■ Task statement
Your job is to transcribe the material exactly, every line included.

··· Source data ···

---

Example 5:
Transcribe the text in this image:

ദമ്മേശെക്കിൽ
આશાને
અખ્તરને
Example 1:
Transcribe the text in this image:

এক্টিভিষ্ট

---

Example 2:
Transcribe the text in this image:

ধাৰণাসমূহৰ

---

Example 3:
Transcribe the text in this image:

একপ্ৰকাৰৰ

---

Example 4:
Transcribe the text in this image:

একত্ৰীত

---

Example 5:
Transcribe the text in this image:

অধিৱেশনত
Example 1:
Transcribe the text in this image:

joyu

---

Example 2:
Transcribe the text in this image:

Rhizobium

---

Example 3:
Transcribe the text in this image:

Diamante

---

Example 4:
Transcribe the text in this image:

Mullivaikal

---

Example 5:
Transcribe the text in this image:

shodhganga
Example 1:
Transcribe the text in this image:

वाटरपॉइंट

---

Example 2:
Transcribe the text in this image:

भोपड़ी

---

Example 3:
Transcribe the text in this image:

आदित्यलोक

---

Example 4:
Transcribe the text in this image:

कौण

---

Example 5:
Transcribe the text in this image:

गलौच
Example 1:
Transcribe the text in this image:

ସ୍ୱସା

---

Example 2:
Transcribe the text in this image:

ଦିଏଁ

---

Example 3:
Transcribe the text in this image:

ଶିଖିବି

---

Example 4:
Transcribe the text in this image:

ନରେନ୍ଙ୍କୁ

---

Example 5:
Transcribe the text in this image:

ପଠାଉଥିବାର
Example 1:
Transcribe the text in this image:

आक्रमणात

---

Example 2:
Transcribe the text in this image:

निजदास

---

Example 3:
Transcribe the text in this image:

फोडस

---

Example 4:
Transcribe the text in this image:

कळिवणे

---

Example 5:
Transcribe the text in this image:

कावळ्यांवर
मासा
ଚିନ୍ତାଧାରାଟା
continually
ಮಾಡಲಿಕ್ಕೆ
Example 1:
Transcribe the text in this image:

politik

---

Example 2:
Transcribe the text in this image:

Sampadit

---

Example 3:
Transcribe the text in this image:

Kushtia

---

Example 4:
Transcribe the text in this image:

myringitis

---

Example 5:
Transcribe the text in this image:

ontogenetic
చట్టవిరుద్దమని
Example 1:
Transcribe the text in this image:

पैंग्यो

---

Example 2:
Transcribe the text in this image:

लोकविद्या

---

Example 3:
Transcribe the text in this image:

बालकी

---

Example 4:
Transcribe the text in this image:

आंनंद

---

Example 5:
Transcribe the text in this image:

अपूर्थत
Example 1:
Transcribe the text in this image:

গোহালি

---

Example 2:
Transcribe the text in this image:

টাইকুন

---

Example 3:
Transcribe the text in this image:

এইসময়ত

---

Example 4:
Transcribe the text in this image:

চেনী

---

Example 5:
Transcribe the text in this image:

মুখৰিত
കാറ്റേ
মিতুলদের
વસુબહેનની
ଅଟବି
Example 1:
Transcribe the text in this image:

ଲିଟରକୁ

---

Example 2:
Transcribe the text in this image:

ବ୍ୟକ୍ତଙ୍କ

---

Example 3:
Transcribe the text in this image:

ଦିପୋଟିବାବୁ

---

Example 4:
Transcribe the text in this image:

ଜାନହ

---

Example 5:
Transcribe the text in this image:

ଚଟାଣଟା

···

■ Solution for this problem
---

Example 5:
Transcribe the text in this image:

ദമ്മേശെക്കിൽ
આશાને
અખ્તરને
Example 1:
Transcribe the text in this image:

এক্টিভিষ্ট

---

Example 2:
Transcribe the text in this image:

ধাৰণাসমূহৰ

---

Example 3:
Transcribe the text in this image:

একপ্ৰকাৰৰ

---

Example 4:
Transcribe the text in this image:

একত্ৰীত

---

Example 5:
Transcribe the text in this image:

অধিৱেশনত
Example 1:
Transcribe the text in this image:

joyu

---

Example 2:
Transcribe the text in this image:

Rhizobium

---

Example 3:
Transcribe the text in this image:

Diamante

---

Example 4:
Transcribe the text in this image:

Mullivaikal

---

Example 5:
Transcribe the text in this image:

shodhganga
Example 1:
Transcribe the text in this image:

वाटरपॉइंट

---

Example 2:
Transcribe the text in this image:

भोपड़ी

---

Example 3:
Transcribe the text in this image:

आदित्यलोक

---

Example 4:
Transcribe the text in this image:

कौण

---

Example 5:
Transcribe the text in this image:

गलौच
Example 1:
Transcribe the text in this image:

ସ୍ୱସା

---

Example 2:
Transcribe the text in this image:

ଦିଏଁ

---

Example 3:
Transcribe the text in this image:

ଶିଖିବି

---

Example 4:
Transcribe the text in this image:

ନରେନ୍ଙ୍କୁ

---

Example 5:
Transcribe the text in this image:

ପଠାଉଥିବାର
Example 1:
Transcribe the text in this image:

आक्रमणात

---

Example 2:
Transcribe the text in this image:

निजदास

---

Example 3:
Transcribe the text in this image:

फोडस

---

Example 4:
Transcribe the text in this image:

कळिवणे

---

Example 5:
Transcribe the text in this image:

कावळ्यांवर
मासा
ଚିନ୍ତାଧାରାଟା
continually
ಮಾಡಲಿಕ್ಕೆ
Example 1:
Transcribe the text in this image:

politik

---

Example 2:
Transcribe the text in this image:

Sampadit

---

Example 3:
Transcribe the text in this image:

Kushtia

---

Example 4:
Transcribe the text in this image:

myringitis

---

Example 5:
Transcribe the text in this image:

ontogenetic
చట్టవిరుద్దమని
Example 1:
Transcribe the text in this image:

पैंग्यो

---

Example 2:
Transcribe the text in this image:

लोकविद्या

---

Example 3:
Transcribe the text in this image:

बालकी

---

Example 4:
Transcribe the text in this image:

आंनंद

---

Example 5:
Transcribe the text in this image:

अपूर्थत
Example 1:
Transcribe the text in this image:

গোহালি

---

Example 2:
Transcribe the text in this image:

টাইকুন

---

Example 3:
Transcribe the text in this image:

এইসময়ত

---

Example 4:
Transcribe the text in this image:

চেনী

---

Example 5:
Transcribe the text in this image:

মুখৰিত
കാറ്റേ
মিতুলদের
વસુબહેનની
ଅଟବି
Example 1:
Transcribe the text in this image:

ଲିଟରକୁ

---

Example 2:
Transcribe the text in this image:

ବ୍ୟକ୍ତଙ୍କ

---

Example 3:
Transcribe the text in this image:

ଦିପୋଟିବାବୁ

---

Example 4:
Transcribe the text in this image:

ଜାନହ

---

Example 5:
Transcribe the text in this image:

ଚଟାଣଟା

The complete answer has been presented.